SHORT TASK:
Reproduce all of the material below line for line, omitting the pictures.

--- EXTRACTED INFORMATION ---

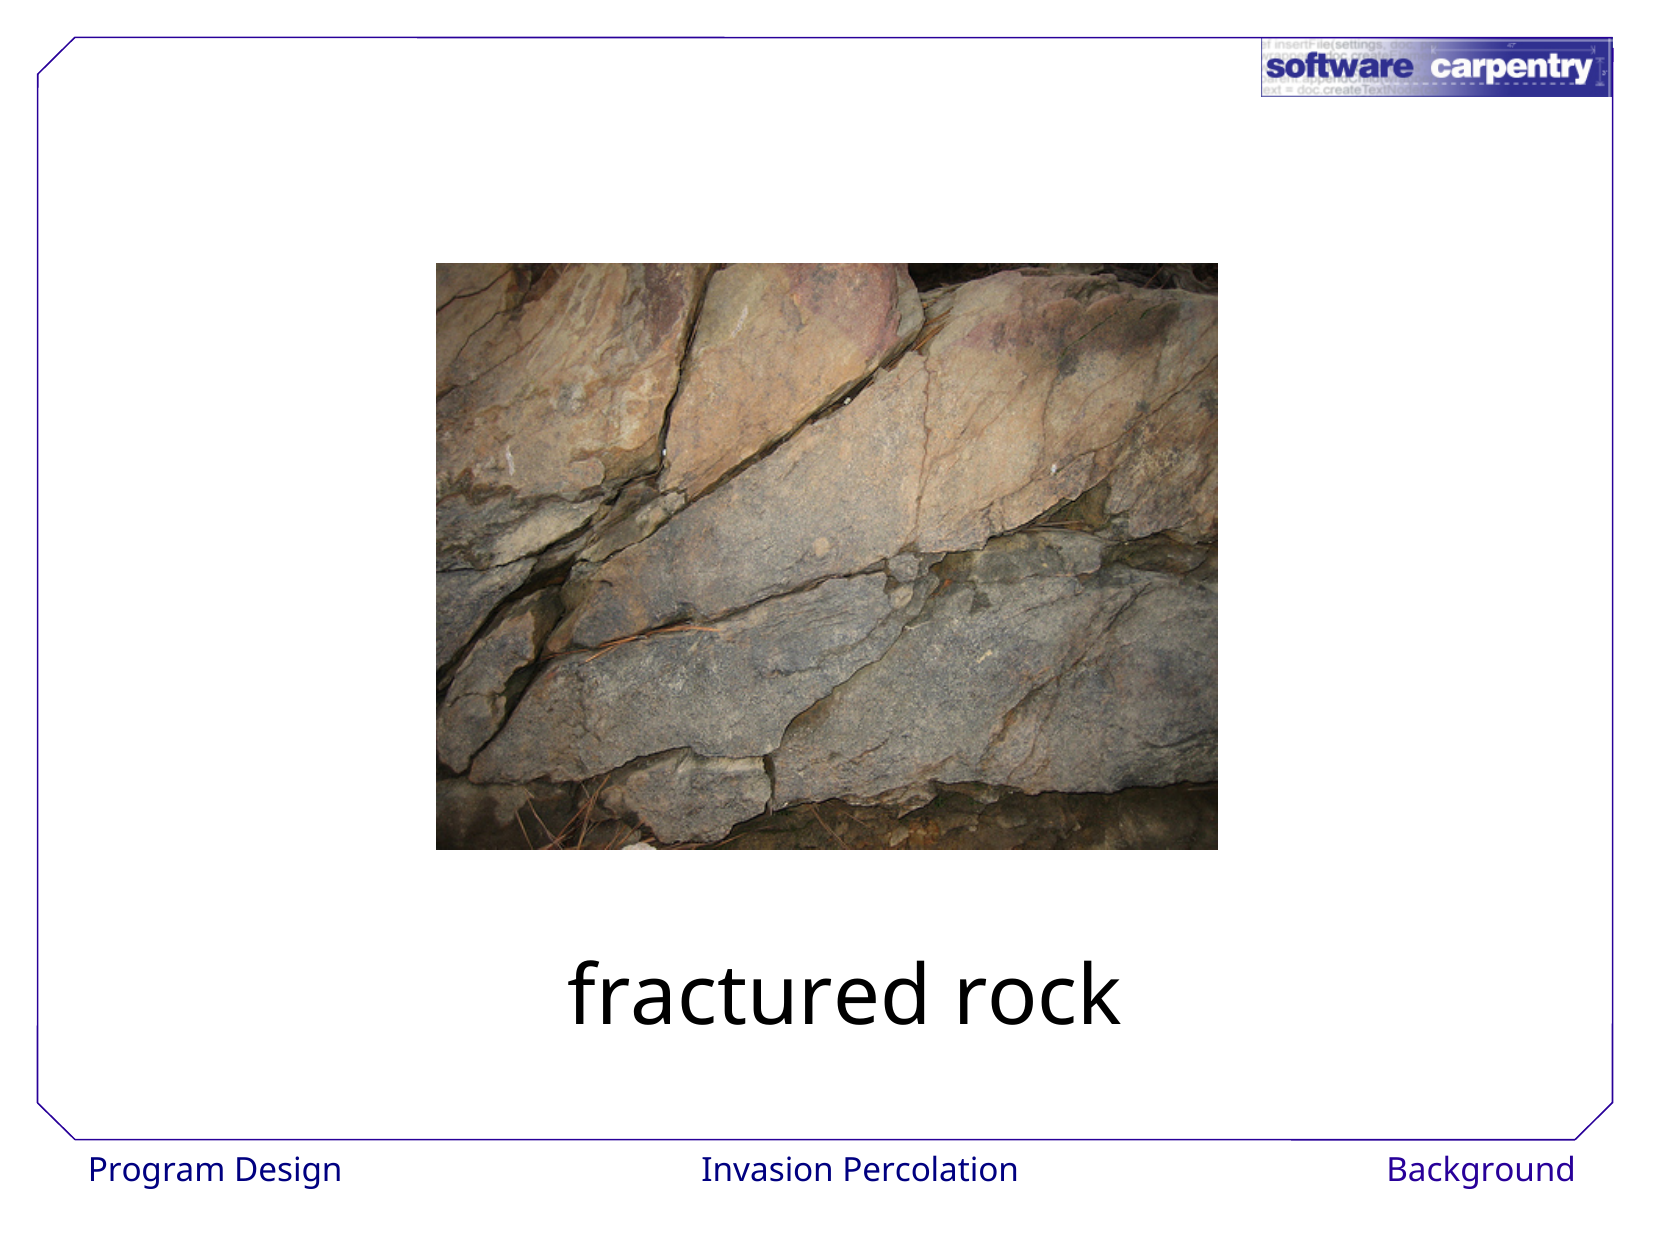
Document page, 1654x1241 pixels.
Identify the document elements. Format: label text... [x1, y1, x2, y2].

picture [1261, 39, 1613, 97]
picture [436, 263, 1218, 850]
text_box fractured rock [552, 931, 1090, 1058]
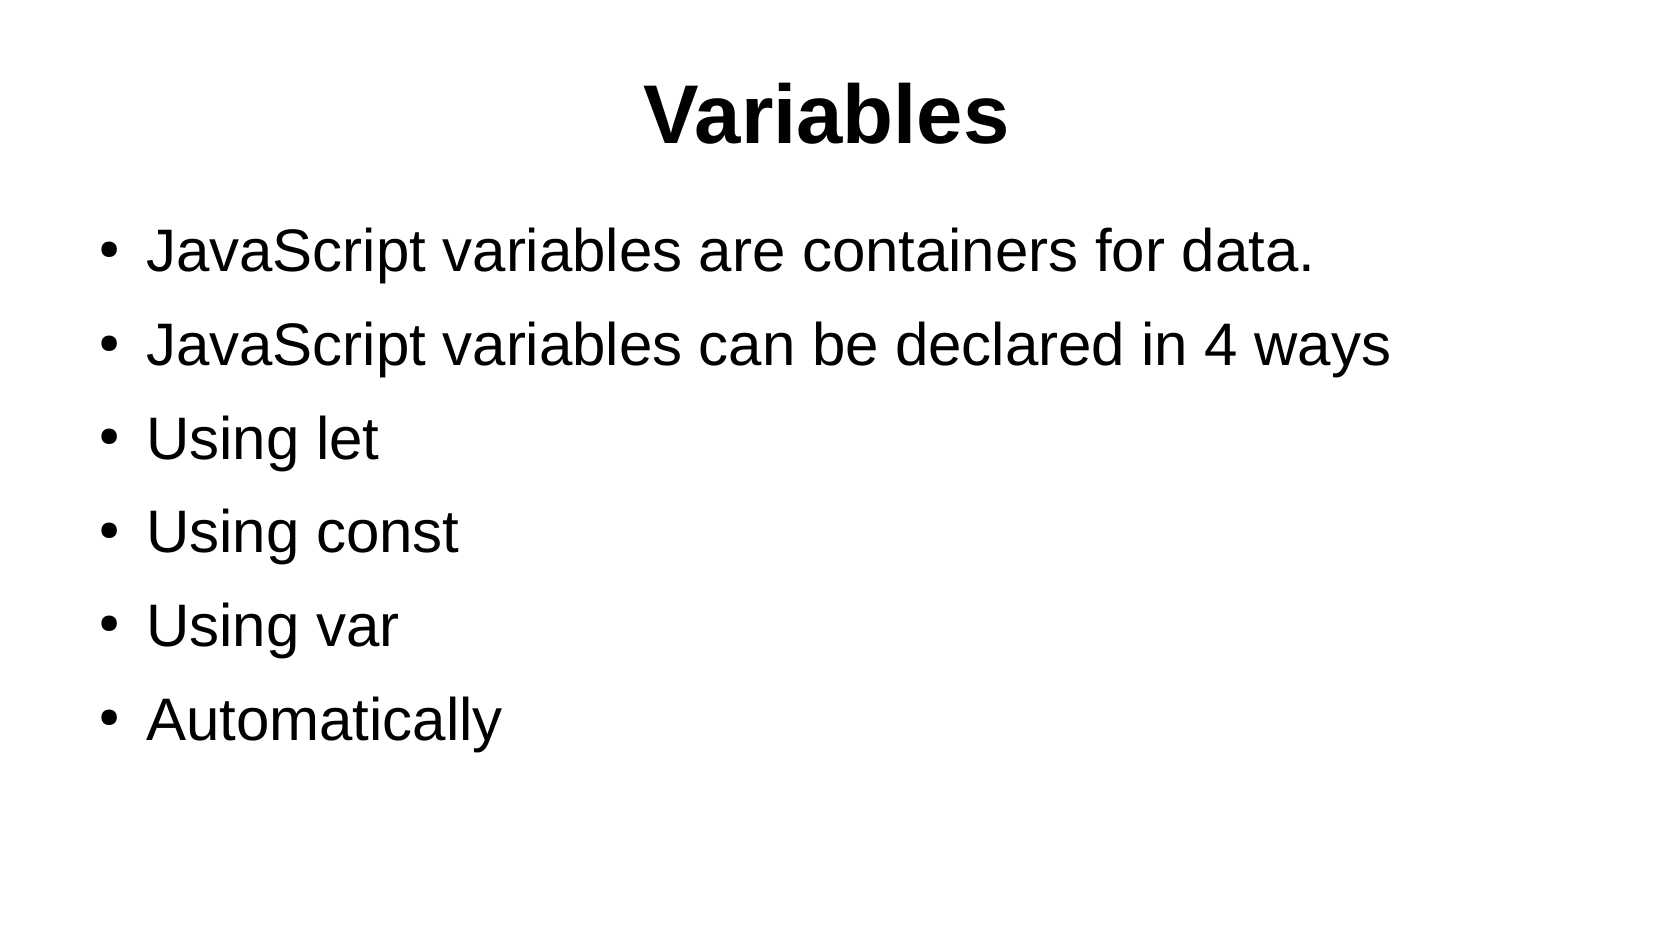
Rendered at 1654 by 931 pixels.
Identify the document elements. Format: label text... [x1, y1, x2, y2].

title Variables [82, 37, 1571, 193]
list JavaScript variables are containers for data. JavaScript variables can be declared in 4 ways Using let Using const Using var Automatically [82, 217, 1571, 758]
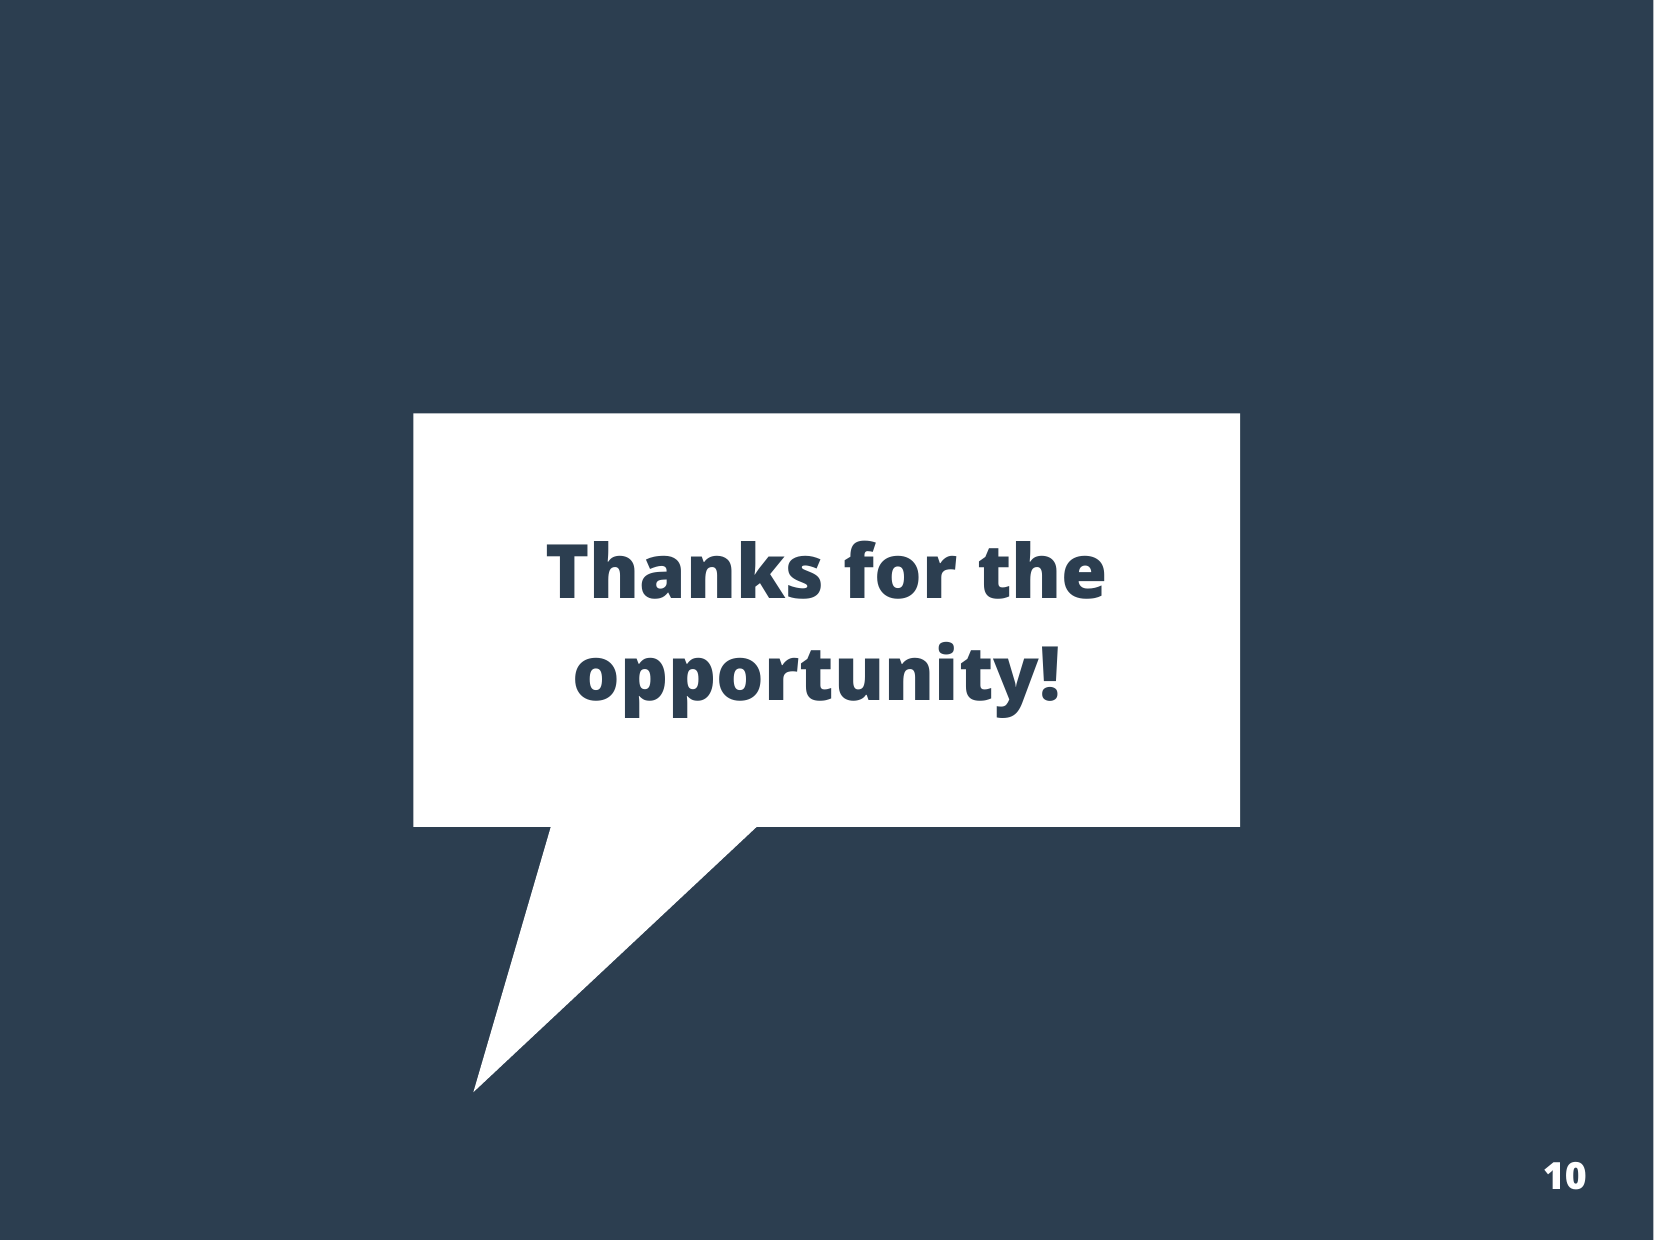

---

SOLVED EXERCISE:
Document page, 1654x1241 pixels.
Identify the document elements. Format: label text... [x1, y1, x2, y2].

picture [1261, 39, 1613, 97]
picture [436, 263, 1218, 850]
text_box fractured rock [552, 931, 1090, 1058]
Rendered at 1654 by 931 pixels.
Identify the document elements. Format: label text... [x1, y1, x2, y2].

title Variables [82, 37, 1571, 193]
list JavaScript variables are containers for data. JavaScript variables can be declared in 4 ways Using let Using const Using var Automatically [82, 217, 1571, 758]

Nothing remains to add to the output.